Montreal

We present you some testimonies gathered following the fraternal meeting of April 6 between the Archbishop and more than twenty refugee families.

Lia fled Eritrea in the middle of the night. She succeeded, with help from smugglers, to cross the Sudan border and find asylum in the capital, Khartoum. From there, she went on to Egypt.

- "Where is it that you were trying to go?"
- "To Israel," answered Issak Woldu, her sponsor, and translator for the evening. He was also a refugee from Eritrea, and has been living here for several years.

- "Why Israel?"
- "There, there is work for everyone, and they don't hassle us with work permits."

Lia walked 9 hours in the Sinai desert before finally arriving in Tel-Aviv. She was not the only Eritrean there! That is where she met Yohannes, who she later married. They both successfully applied for refugee status. They arrived in Montreal on March 20, 2017.

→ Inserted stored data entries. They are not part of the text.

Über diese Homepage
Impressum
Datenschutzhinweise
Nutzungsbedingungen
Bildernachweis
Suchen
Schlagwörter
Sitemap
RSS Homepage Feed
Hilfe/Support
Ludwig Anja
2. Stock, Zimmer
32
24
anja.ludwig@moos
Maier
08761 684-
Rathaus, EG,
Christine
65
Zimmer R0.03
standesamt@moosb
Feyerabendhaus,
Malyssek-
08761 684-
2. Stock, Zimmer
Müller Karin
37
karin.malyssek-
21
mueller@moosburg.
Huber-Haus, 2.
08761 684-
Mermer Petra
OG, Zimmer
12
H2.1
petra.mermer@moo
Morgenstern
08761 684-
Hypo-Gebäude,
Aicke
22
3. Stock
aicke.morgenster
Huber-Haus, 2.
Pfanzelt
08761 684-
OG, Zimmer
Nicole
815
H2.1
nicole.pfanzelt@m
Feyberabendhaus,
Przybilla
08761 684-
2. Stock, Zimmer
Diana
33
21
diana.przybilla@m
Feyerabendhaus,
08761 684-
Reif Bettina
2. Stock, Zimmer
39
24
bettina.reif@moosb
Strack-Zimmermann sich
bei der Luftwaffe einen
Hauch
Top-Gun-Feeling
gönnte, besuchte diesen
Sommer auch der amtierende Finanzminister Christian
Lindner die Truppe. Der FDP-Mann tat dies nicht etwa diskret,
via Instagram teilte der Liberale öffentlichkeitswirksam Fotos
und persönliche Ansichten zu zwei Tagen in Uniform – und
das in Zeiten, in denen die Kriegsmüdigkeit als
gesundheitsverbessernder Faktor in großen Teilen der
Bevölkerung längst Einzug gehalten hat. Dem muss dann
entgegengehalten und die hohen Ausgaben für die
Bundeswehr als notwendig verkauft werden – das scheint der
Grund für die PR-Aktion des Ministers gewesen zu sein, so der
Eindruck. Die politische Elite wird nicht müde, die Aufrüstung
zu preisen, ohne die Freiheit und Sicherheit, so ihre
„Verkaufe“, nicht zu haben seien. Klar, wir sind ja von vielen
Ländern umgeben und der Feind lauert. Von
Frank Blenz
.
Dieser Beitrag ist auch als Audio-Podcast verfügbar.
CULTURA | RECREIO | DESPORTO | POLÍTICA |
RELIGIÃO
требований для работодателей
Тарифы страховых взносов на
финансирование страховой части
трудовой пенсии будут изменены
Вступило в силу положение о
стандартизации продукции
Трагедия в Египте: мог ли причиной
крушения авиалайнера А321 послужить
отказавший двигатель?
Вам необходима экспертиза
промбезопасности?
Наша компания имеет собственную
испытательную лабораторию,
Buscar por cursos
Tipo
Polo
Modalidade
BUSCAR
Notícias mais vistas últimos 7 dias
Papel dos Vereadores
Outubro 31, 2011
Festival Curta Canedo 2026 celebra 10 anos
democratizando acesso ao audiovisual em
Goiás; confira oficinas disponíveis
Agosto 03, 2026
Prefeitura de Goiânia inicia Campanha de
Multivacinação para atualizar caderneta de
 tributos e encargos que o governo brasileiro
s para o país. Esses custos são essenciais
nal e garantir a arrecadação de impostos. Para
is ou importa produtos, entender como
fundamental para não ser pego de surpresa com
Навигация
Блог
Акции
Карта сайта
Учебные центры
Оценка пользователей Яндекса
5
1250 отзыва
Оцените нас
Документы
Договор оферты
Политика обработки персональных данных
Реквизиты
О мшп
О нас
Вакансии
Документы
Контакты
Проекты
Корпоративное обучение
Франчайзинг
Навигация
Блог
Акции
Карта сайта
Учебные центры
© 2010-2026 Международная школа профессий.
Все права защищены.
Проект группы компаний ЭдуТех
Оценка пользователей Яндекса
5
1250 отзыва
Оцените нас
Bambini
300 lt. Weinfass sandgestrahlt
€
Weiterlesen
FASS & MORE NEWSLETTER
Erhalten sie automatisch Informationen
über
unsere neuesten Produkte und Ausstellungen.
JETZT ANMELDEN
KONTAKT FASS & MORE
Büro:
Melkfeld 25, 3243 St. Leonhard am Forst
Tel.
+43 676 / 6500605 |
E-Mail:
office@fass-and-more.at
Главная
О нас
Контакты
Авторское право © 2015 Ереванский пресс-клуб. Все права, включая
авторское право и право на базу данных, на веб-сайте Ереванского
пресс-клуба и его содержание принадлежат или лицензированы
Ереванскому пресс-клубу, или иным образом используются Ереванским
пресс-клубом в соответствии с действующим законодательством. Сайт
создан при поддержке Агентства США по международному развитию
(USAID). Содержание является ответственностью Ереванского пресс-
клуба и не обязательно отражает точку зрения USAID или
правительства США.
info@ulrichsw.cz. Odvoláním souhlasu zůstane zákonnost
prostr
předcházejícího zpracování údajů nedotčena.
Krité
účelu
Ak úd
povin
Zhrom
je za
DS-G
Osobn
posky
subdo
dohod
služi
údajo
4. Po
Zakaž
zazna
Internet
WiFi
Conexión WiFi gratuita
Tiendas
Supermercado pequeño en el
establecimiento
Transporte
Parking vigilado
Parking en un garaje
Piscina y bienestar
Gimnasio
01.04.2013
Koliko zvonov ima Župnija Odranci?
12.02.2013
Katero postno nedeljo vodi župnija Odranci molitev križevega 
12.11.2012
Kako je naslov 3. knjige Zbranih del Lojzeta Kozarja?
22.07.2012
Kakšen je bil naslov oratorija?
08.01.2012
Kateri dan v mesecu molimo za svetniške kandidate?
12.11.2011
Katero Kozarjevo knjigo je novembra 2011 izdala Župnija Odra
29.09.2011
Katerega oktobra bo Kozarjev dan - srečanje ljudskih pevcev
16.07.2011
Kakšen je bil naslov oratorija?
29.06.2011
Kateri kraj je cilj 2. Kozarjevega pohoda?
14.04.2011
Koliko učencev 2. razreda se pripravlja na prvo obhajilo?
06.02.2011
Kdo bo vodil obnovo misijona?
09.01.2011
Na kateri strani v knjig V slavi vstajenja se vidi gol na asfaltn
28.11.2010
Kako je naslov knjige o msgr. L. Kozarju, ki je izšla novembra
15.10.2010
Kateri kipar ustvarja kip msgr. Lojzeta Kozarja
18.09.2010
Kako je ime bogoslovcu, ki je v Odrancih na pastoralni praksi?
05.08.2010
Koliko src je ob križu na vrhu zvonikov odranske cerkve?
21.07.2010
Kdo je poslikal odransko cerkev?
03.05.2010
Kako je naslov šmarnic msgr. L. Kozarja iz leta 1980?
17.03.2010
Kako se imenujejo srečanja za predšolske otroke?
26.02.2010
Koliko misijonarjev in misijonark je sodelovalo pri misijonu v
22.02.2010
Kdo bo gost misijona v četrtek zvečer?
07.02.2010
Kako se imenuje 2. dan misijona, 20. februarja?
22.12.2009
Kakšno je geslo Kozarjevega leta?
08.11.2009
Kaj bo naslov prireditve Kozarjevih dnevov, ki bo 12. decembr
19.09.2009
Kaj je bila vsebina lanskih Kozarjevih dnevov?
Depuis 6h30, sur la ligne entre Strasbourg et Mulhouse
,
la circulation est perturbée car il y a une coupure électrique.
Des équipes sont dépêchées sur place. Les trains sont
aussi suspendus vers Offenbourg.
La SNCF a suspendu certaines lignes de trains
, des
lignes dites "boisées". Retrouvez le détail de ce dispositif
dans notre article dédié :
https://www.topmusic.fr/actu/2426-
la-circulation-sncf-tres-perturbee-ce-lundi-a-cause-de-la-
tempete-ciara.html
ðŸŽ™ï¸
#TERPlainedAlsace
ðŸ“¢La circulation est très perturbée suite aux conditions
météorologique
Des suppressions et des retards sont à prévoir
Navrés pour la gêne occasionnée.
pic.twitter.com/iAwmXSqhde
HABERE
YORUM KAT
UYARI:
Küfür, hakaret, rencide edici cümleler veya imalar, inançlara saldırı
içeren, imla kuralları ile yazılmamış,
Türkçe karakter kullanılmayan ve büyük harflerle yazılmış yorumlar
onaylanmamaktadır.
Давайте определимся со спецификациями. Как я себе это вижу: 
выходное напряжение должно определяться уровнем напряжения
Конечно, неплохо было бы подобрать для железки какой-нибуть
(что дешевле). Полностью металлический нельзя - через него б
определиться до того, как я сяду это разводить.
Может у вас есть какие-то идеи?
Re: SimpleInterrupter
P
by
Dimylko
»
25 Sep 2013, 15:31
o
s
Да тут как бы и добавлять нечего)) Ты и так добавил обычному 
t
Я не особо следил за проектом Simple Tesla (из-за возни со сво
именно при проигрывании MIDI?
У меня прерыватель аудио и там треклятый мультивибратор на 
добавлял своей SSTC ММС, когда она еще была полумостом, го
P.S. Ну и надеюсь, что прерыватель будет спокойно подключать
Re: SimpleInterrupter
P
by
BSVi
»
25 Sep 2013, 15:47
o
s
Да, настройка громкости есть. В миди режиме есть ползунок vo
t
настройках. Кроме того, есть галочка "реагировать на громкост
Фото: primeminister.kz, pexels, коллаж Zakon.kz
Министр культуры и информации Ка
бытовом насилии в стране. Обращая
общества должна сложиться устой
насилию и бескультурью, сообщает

- "But that was only two weeks ago!"
- Issak sighed, "...Yes, I know..."

Lia's eyes became a little brighter. She smiled shyly. Tall, beautiful, but fragile, I asked her how she was able to survive all of that? Issak translated the question... In response, Lia pointed up to Heaven.

Basam Beroutic arrived from Syria in April 2016 with his wife, Gada, and their two sons, Sami, aged 16, and Fadi 13. Gada speaks French fluently, which was already the case when they lived in Aleppo. Gada had her own dental practice. Basam was an accountant. One morning, a bomb blew up their home and clinic. From one day to the next, there was nothing left.

- "Was anyone killed?"
- "Yes... I saw my sister, on the ground, her throat slit..."

Basam stopped speaking.

- "What did you see, Basam?"
- "Everything..." "I saw everything... Sorry...there are no words," he mumbled.

Danie, one of the many volunteers, had gone up to the microphone a few minutes earlier and said that it wasn't by obligation that she had decided to host refugees: "We didn't host refugee families because we were told that we had to, or because we felt obligated to do so as Christians, but for a reason far greater than that - it was a call that came from the very depths of our hearts."  

Fadi, would you like to return to your home in Aleppo after the war is over?

"Our lives are so good here. I never want to go back. This is my home now. If the war in Syria ends next year, well, it will just start again in 30 years, or 40 years... It never ends."